Он постоял ещё, оглядывая всё поле разом — огромное, серое, полное мёртвых. И вдруг понял, что стоит на том самом месте, где для него всё началось.

Где-то здесь — он не нашёл бы точно, но чувствовал всем телом — он два года назад открыл глаза в воронке, чужой, один, провалившийся ниоткуда в чужую войну. Здесь начался его путь. И здесь — он знал это так же твёрдо, как всё, что знал наперёд, — через восемьдесят лет осядет старый блиндаж, и в провал под грозой полетит во тьму человек с фонарём и медальоном у сердца. Тот же он, прежний. Круг сходился в этой точке, на этом поле, — конец, ставший началом, и начало, ставшее концом.

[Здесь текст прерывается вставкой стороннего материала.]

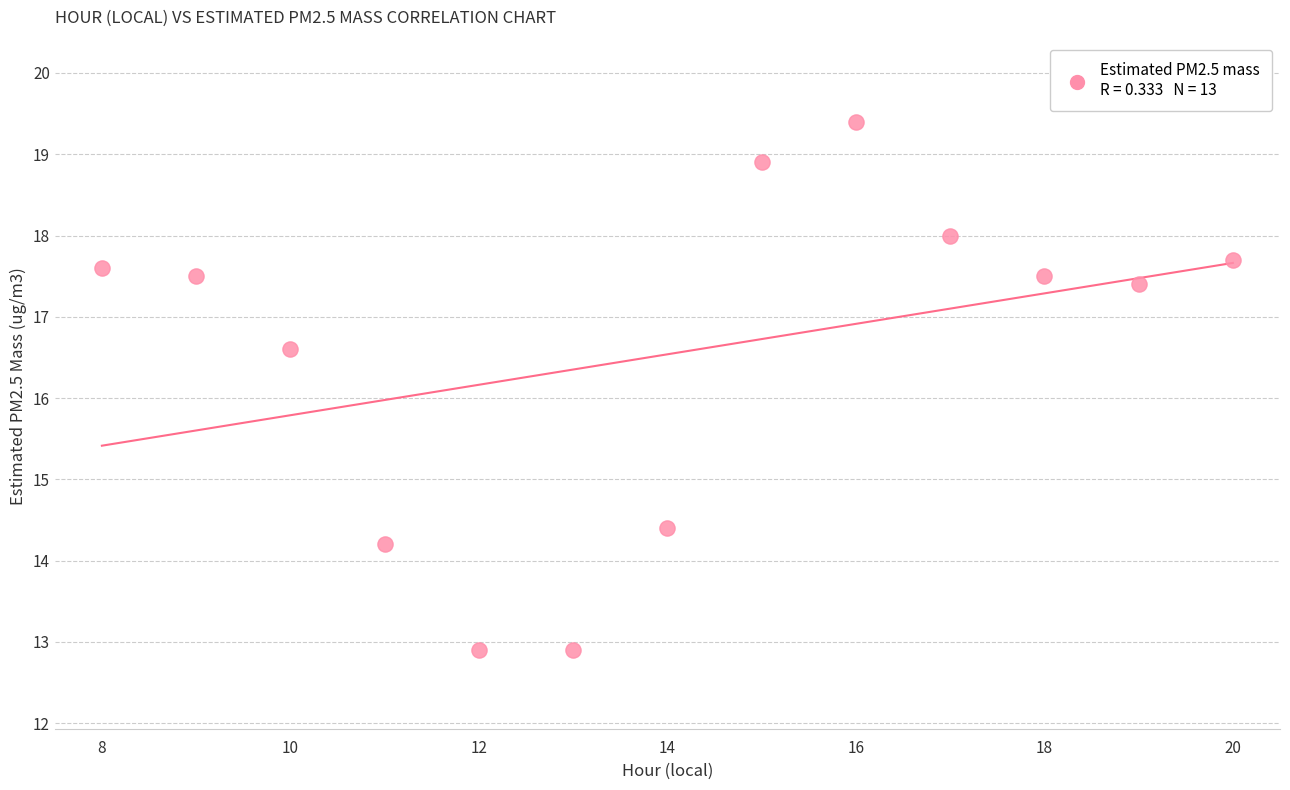

What Y value in the scatter plot is closest to 16?

16.6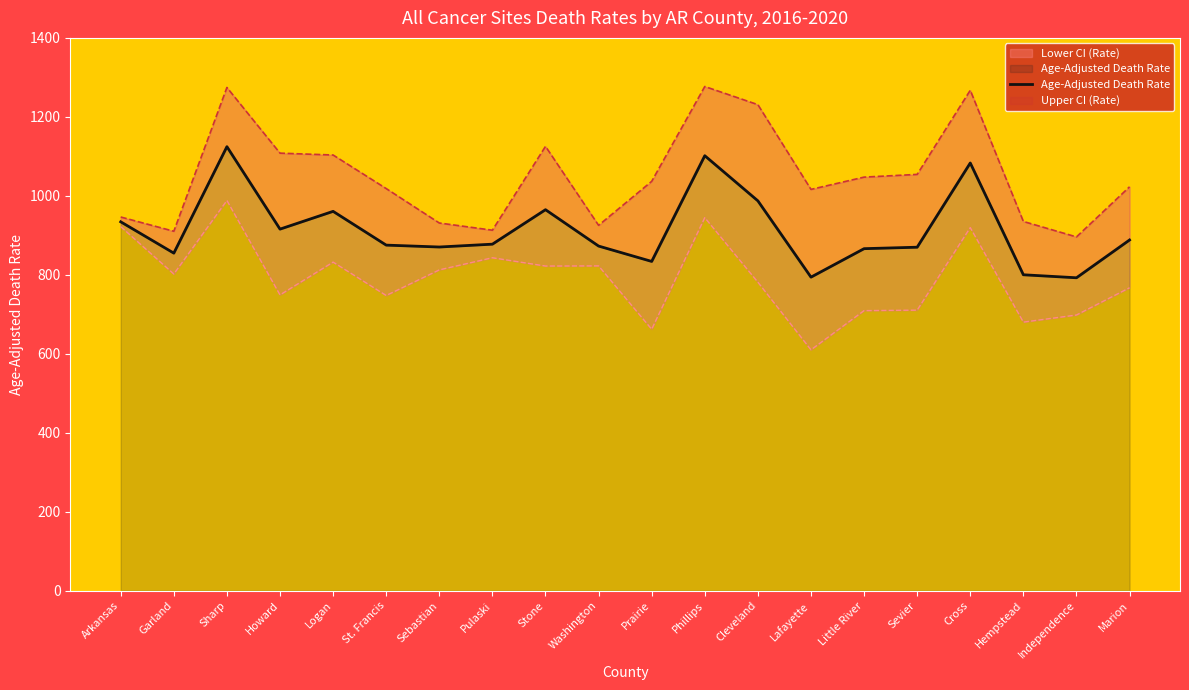

Rank the categories by value from highest to lowest.

Sharp, Phillips, Cross, Cleveland, Stone, Logan, Arkansas, Howard, Marion, Pulaski, St. Francis, Washington, Sebastian, Sevier, Little River, Garland, Prairie, Hempstead, Lafayette, Independence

Корнев стоял в самой сердцевине своей судьбы и не чувствовал ни страха, ни тоски — только огромную, тихую ясность. Сюда он шёл два года. Сюда — чтобы замкнуть.

Он не мог уйти, не похоронив хоть кого-то. Поисковицкая душа не дала. Он выбрал одного — у разбитой, вросшей в землю пушки, бойца, лежавшего лицом к небу, молодого, судя по всему, что от него осталось. Корнев сапёрной лопаткой, которую взял с собой, копал ему могилу — здесь же, в подтаявшей вяземской земле, по-человечески, как сумел, один, полдня.

Копая, он вглядывался в того, кого хоронил. Молодой — это читалось по зубам, по тонким костям запястья, по всему, что Корнев умел читать в той, прежней жизни и чего лучше бы не уметь. Лет двадцать, может, меньше. От гимнастёрки остались тлен да пуговицы, от сапог — подошвы, винтовка рядом срослась с землёй в рыжий ком. Он лежал лицом к небу — упал на спину сразу, в ту ночь прорыва, и два года смотрел в вяземское небо, пока оно снова не стало нашим.